New research indicates that Medicare patients were more likely to continue using opioid painkillers a year after a visit to the emergency department if they had been treated there by a physician that frequently prescribes opioids.
Medicare patients are more likely to continue using opioid painkillers a year after a visit to the emergency department (ED) if they had been treated there by a physician that frequently prescribes opioids, according to new research.
As part of efforts to identify drivers of the opioid abuse epidemic in America, prior research has demonstrated that rates of opioid prescriptions vary greatly by state. In 2012, for instance, the prescribing rate in Alabama, the highest-prescribing state, was 2.7 times higher than the rate in Hawaii, the lowest-prescribing state.
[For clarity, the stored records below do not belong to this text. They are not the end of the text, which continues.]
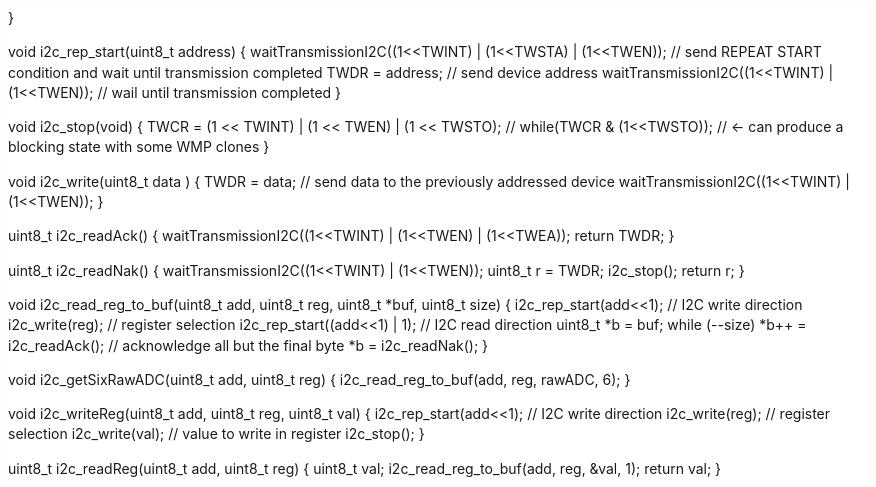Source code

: }

void i2c_rep_start(uint8_t address) {
  waitTransmissionI2C((1<<TWINT) | (1<<TWSTA) | (1<<TWEN)); // send REPEAT START condition and wait until transmission completed
  TWDR = address;                                           // send device address
  waitTransmissionI2C((1<<TWINT) | (1<<TWEN));              // wail until transmission completed
}

void i2c_stop(void) {
  TWCR = (1 << TWINT) | (1 << TWEN) | (1 << TWSTO);
  //  while(TWCR & (1<<TWSTO));                // <- can produce a blocking state with some WMP clones
}

void i2c_write(uint8_t data ) {
  TWDR = data;                                 // send data to the previously addressed device
  waitTransmissionI2C((1<<TWINT) | (1<<TWEN));
}

uint8_t i2c_readAck() {
  waitTransmissionI2C((1<<TWINT) | (1<<TWEN) | (1<<TWEA));
  return TWDR;
}

uint8_t i2c_readNak() {
  waitTransmissionI2C((1<<TWINT) | (1<<TWEN));
  uint8_t r = TWDR;
  i2c_stop();
  return r;
}

void i2c_read_reg_to_buf(uint8_t add, uint8_t reg, uint8_t *buf, uint8_t size) {
  i2c_rep_start(add<<1); // I2C write direction
  i2c_write(reg);        // register selection
  i2c_rep_start((add<<1) | 1);  // I2C read direction
  uint8_t *b = buf;
  while (--size) *b++ = i2c_readAck(); // acknowledge all but the final byte
  *b = i2c_readNak();
}

void i2c_getSixRawADC(uint8_t add, uint8_t reg) {
  i2c_read_reg_to_buf(add, reg, rawADC, 6);
}

void i2c_writeReg(uint8_t add, uint8_t reg, uint8_t val) {
  i2c_rep_start(add<<1); // I2C write direction
  i2c_write(reg);        // register selection
  i2c_write(val);        // value to write in register
  i2c_stop();
}

uint8_t i2c_readReg(uint8_t add, uint8_t reg) {
  uint8_t val;
  i2c_read_reg_to_buf(add, reg, &val, 1);
  return val;
}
However, a recent study in the New England Journal of Medicine investigated whether physician-level prescribing patterns have an effect on long-term opioid abuse outcomes. Researchers collected claims data from Medicare beneficiaries who were prescribed an opioid during an ED visit and examined their likelihood of long-term opioid use 12 months after the visit.
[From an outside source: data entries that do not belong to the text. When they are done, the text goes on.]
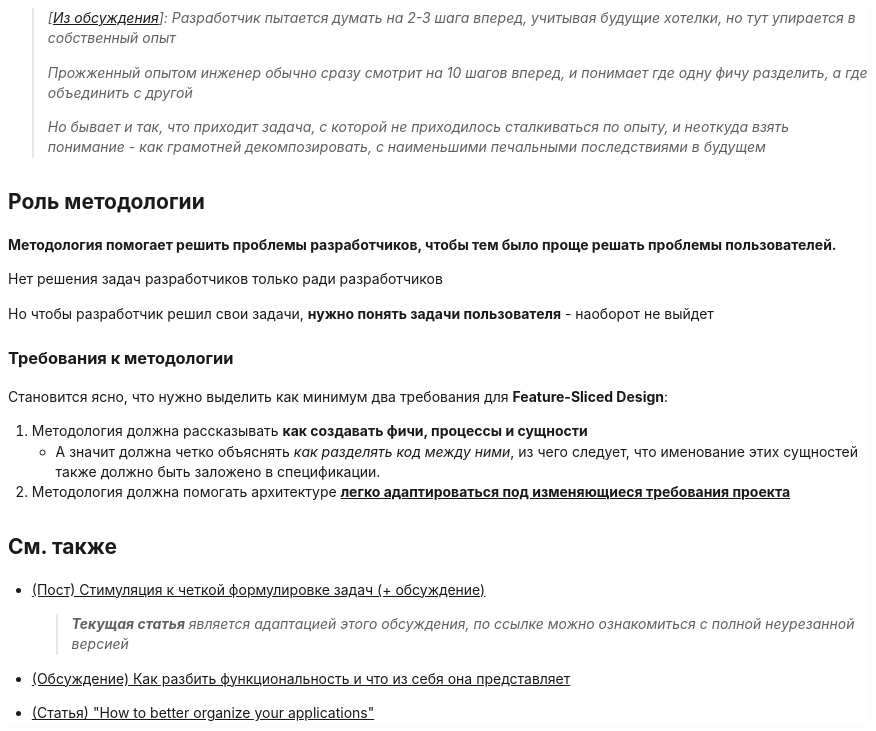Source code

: > *\[[Из обсуждения](https://t.me/sergeysova/318)]: Разработчик пытается думать на 2-3 шага вперед, учитывая будущие хотелки, но тут упирается в собственный опыт*
>
> *Прожженный опытом инженер обычно сразу смотрит на 10 шагов вперед, и понимает где одну фичу разделить, а где объединить с другой*
>
> *Но бывает и так, что приходит задача, с которой не приходилось сталкиваться по опыту, и неоткуда взять понимание - как грамотней декомпозировать, с наименьшими печальными последствиями в будущем*

## Роль методологии[​](#the-role-of-methodology "Прямая ссылка на этот заголовок")

**Методология помогает решить проблемы разработчиков, чтобы тем было проще решать проблемы пользователей.**

Нет решения задач разработчиков только ради разработчиков

Но чтобы разработчик решил свои задачи, **нужно понять задачи пользователя** - наоборот не выйдет

### Требования к методологии[​](#methodology-requirements "Прямая ссылка на этот заголовок")

Становится ясно, что нужно выделить как минимум два требования для **Feature-Sliced Design**:

1. Методология должна рассказывать **как создавать фичи, процессы и сущности**
   * А значит должна четко объяснять *как разделять код между ними*, из чего следует, что именование этих сущностей также должно быть заложено в спецификации.
2. Методология должна помогать архитектуре **[легко адаптироваться под изменяющиеся требования проекта](/documentation/ru/docs/about/understanding/architecture.md#adaptability)**

## См. также[​](#see-also "Прямая ссылка на этот заголовок")

* [(Пост) Стимуляция к четкой формулировке задач (+ обсуждение)](https://t.me/sergeysova/318)

  > ***Текущая статья** является адаптацией этого обсуждения, по ссылке можно ознакомиться с полной неурезанной версией*

* [(Обсуждение) Как разбить функциональность и что из себя она представляет](https://t.me/atomicdesign/18972)

* [(Статья) "How to better organize your applications"](https://alexmngn.medium.com/how-to-better-organize-your-react-applications-2fd3ea1920f1)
The ED physicians who treated the sample patients were separated into quartiles based on the proportion of visits leading to an opioid prescription being filled, yielding groups of “high-intensity” prescribers in the top quartile and “low-intensity” prescribers in the bottom quartile. They were also classified by the median dose of opioids they prescribed during emergency visits.
Patient characteristics and diagnoses were similar whether treated by high-intensity and low-intensity prescribers; selection bias was not a concern as patients generally do not choose which physician will treat them in the ED. Within the same hospital, opioid prescribing rates varied significantly between the high-intensity prescribers, who prescribed opioids at 24.1% of visits, and the low-intensity prescribers, with a rate of just 7.3%.
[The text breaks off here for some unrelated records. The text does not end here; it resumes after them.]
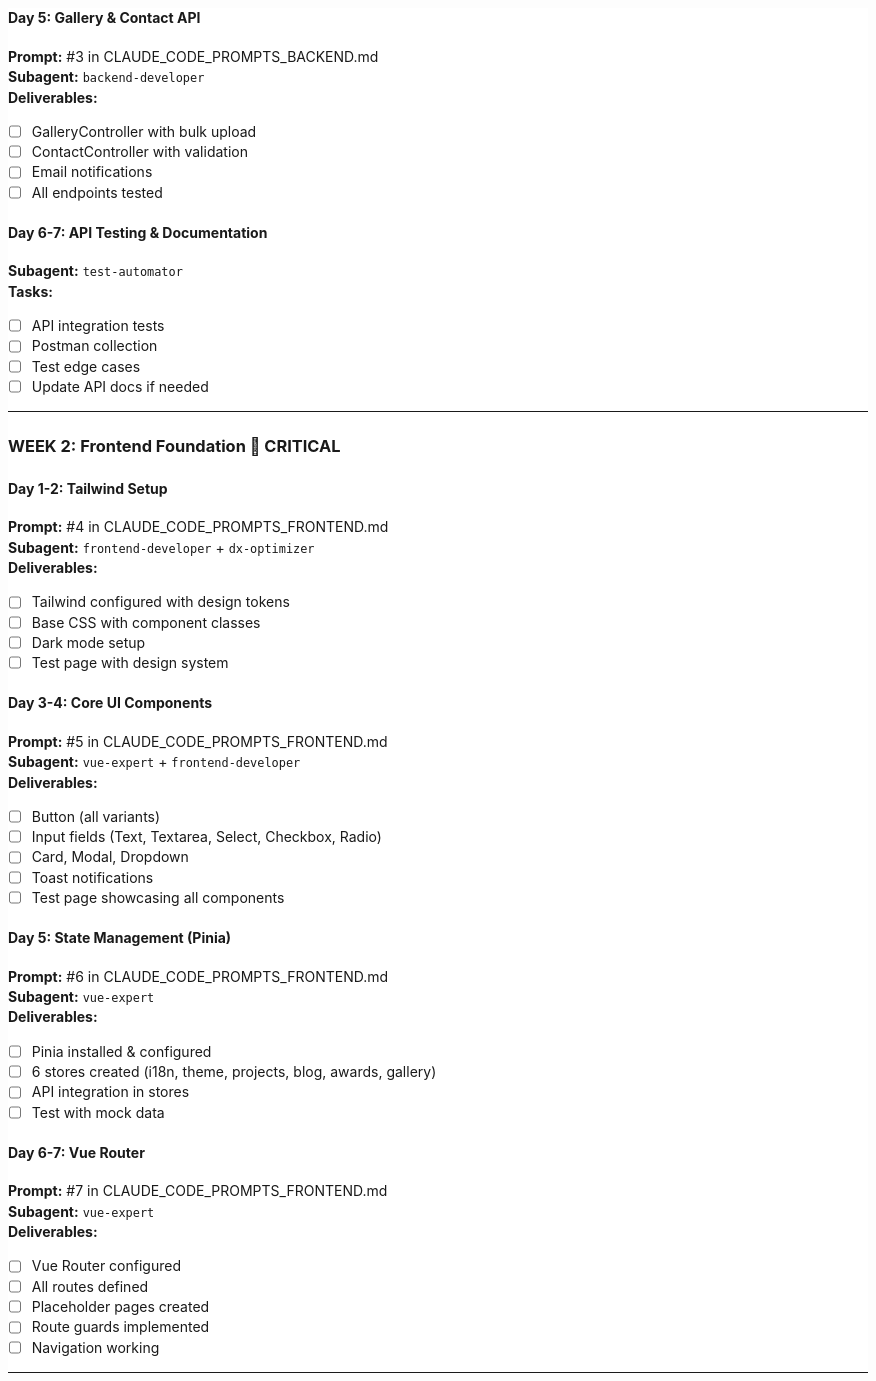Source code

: #### Day 5: Gallery & Contact API
**Prompt:** #3 in CLAUDE_CODE_PROMPTS_BACKEND.md  
**Subagent:** `backend-developer`  
**Deliverables:**
- [ ] GalleryController with bulk upload
- [ ] ContactController with validation
- [ ] Email notifications
- [ ] All endpoints tested

#### Day 6-7: API Testing & Documentation
**Subagent:** `test-automator`  
**Tasks:**
- [ ] API integration tests
- [ ] Postman collection
- [ ] Test edge cases
- [ ] Update API docs if needed

---

### WEEK 2: Frontend Foundation 🔴 CRITICAL

#### Day 1-2: Tailwind Setup
**Prompt:** #4 in CLAUDE_CODE_PROMPTS_FRONTEND.md  
**Subagent:** `frontend-developer` + `dx-optimizer`  
**Deliverables:**
- [ ] Tailwind configured with design tokens
- [ ] Base CSS with component classes
- [ ] Dark mode setup
- [ ] Test page with design system

#### Day 3-4: Core UI Components
**Prompt:** #5 in CLAUDE_CODE_PROMPTS_FRONTEND.md  
**Subagent:** `vue-expert` + `frontend-developer`  
**Deliverables:**
- [ ] Button (all variants)
- [ ] Input fields (Text, Textarea, Select, Checkbox, Radio)
- [ ] Card, Modal, Dropdown
- [ ] Toast notifications
- [ ] Test page showcasing all components

#### Day 5: State Management (Pinia)
**Prompt:** #6 in CLAUDE_CODE_PROMPTS_FRONTEND.md  
**Subagent:** `vue-expert`  
**Deliverables:**
- [ ] Pinia installed & configured
- [ ] 6 stores created (i18n, theme, projects, blog, awards, gallery)
- [ ] API integration in stores
- [ ] Test with mock data

#### Day 6-7: Vue Router
**Prompt:** #7 in CLAUDE_CODE_PROMPTS_FRONTEND.md  
**Subagent:** `vue-expert`  
**Deliverables:**
- [ ] Vue Router configured
- [ ] All routes defined
- [ ] Placeholder pages created
- [ ] Route guards implemented
- [ ] Navigation working

---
The main outcome of the study was whether patients continued to use opioids long-term at 12 months after the initial emergency visit. As the study authors predicted, patients were more likely to experience long-term use if they had been treated by high-intensity prescribers. Those seen by the physicians in the highest quartile had an adjusted odds ratio for long-term use of 1.30 compared with the lowest-intensity quartile. These patients also had significantly higher rates of hospital encounters related to opioids and falls or fractures in the 12 months following their emergency visit. Furthermore, long-term opioid use was more common among patients treated by high dose-intensity prescribers.
The researchers acknowledged that their study could not assess whether the opioids were prescribed appropriately or were in fact unnecessary. However, their findings raised concerns about excessive prescribing in the ED, especially given the risks of long-term opioid use.
“These results suggest that an increased likelihood of receiving an opioid for even one encounter could drive clinically significant future long-term opioid use and potentially increased adverse outcomes among the elderly,” they concluded.